[CONSEGNA 1]
Quali righe dell'elenco contengono la stringa "text"? Riportale tutte.

[TESTO FORNITO]
◆ ◆ ◆ ◆ ◆ ◆ ◆

Il vincolo di inedificabilità assoluta

Consiglio di Stato, Sezione seconda, Sentenza 31 gennaio 2020, n. 815.

La massima estrapolata:

Il vincolo di inedificabilità assoluta rende non fabbricabili le aree site nella fascia di rispetto stradale indipendentemente dalle caratteristiche dell’opera abusivamente realizzata e dalla necessità di accertamento in concreto dei connessi rischi per la circolazione stradale, essendo correlato alla più ampia esigenza di assicurare una fascia di rispetto utilizzabile per finalità di interesse generale, con la conseguenza che opera direttamente e automaticamente, sicché, accertata la violazione del vincolo di inedificabilità, il parere dell’amministrazione sull’istanza di sanatoria non può essere che negativo.

Sentenza 31 gennaio 2020, n. 815

Data udienza 21 gennaio 2020

REPUBBLICA ITALIANA
IN NOME DEL POPOLO ITALIANO
Il Consiglio di Stato
in sede giurisdizionale
Sezione Seconda
ha pronunciato la presente
SENTENZA
sul ricorso numero di registro generale 9918 del 2009, proposto dalla Cooperativa Pl. a r.l., in persona del legale rappresentante pro tempore, rappresentata e difesa dall’avvocato Al. Ba., con domicilio eletto presso gli uffici della Pl. S.r.l. in Roma, via (…),
contro
– la Provincia di Bari, in persona del Presidente pro tempore, rappresentato e difeso dall’avvocato An. Ma. Ni., con domicilio eletto presso gli uffici della Pl. S.r.l. in Roma, via (…),
– il Comune di (omissis), in persona del Sindaco pro tempore, non costituito in giudizio;
per la riforma della sentenza del Tribunale amministrativo regionale per la Puglia, sede di Bari, sezione terza, n. 2328/2008, resa tra le parti.

◆ ◆ ◆ ◆ ◆ ◆ ◆

(Dati raccolti)

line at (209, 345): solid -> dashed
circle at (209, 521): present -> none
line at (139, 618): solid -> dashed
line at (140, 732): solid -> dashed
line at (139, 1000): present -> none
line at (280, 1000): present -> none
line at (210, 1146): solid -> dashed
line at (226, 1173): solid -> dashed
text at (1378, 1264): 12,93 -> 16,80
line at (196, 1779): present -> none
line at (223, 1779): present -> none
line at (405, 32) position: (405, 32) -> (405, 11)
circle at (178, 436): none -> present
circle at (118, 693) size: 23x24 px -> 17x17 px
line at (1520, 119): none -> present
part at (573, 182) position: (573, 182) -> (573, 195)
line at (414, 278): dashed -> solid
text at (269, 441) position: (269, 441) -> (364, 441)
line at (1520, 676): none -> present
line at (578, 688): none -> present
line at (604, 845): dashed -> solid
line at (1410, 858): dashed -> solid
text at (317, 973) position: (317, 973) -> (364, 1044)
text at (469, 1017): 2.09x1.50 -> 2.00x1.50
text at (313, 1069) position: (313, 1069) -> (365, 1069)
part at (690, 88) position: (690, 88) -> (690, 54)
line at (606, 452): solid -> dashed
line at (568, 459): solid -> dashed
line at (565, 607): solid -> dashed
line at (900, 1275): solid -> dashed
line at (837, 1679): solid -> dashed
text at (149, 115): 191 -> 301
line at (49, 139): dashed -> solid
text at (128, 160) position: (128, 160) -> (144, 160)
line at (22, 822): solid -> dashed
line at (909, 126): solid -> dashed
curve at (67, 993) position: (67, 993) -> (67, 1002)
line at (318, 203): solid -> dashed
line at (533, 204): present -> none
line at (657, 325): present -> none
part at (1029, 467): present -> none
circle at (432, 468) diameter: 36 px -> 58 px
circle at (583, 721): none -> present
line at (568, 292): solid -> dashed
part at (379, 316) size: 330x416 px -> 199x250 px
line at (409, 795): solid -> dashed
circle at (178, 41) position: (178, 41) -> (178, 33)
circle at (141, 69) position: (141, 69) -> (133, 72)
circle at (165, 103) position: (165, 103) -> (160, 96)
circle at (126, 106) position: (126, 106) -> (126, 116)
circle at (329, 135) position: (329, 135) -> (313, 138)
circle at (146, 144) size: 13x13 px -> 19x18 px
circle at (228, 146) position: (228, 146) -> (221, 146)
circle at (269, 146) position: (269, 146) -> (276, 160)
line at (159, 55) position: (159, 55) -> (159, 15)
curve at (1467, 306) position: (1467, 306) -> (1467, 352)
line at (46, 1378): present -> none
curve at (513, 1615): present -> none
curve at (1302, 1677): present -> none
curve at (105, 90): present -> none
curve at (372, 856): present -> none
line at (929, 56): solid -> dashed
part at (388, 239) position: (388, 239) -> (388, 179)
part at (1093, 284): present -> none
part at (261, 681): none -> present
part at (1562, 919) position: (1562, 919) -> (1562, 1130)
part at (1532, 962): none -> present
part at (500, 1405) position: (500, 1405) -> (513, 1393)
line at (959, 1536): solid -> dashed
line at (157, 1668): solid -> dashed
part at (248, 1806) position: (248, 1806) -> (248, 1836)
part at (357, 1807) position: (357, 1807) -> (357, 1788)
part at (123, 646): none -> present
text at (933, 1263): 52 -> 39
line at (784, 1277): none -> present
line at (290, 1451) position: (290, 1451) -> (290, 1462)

◆ ◆ ◆ ◆ ◆ ◆ ◆

[CONSEGNA 2]
Come si può riscrivere in forma più breve il paragrafo della sentenza che comincia con «Il vincolo di inedificabilità assoluta rende», senza perderne i fatti principali?

[RISULTATO ATTESO 1]
text at (1378, 1264): 12,93 -> 16,80
text at (269, 441) position: (269, 441) -> (364, 441)
text at (317, 973) position: (317, 973) -> (364, 1044)
text at (469, 1017): 2.09x1.50 -> 2.00x1.50
text at (313, 1069) position: (313, 1069) -> (365, 1069)
text at (149, 115): 191 -> 301
text at (128, 160) position: (128, 160) -> (144, 160)
text at (933, 1263): 52 -> 39

[RISULTATO ATTESO 2]
Il vincolo di inedificabilità assoluta rende non edificabili le aree nella fascia di rispetto stradale. Questo vale a prescindere dalle caratteristiche dell'opera abusiva e senza accertare in concreto i rischi per la circolazione. Il vincolo serve ad assicurare una fascia di rispetto utilizzabile per finalità di interesse generale e opera quindi in modo diretto e automatico. Accertata la sua violazione, il parere dell'amministrazione sull'istanza di sanatoria non può che essere negativo.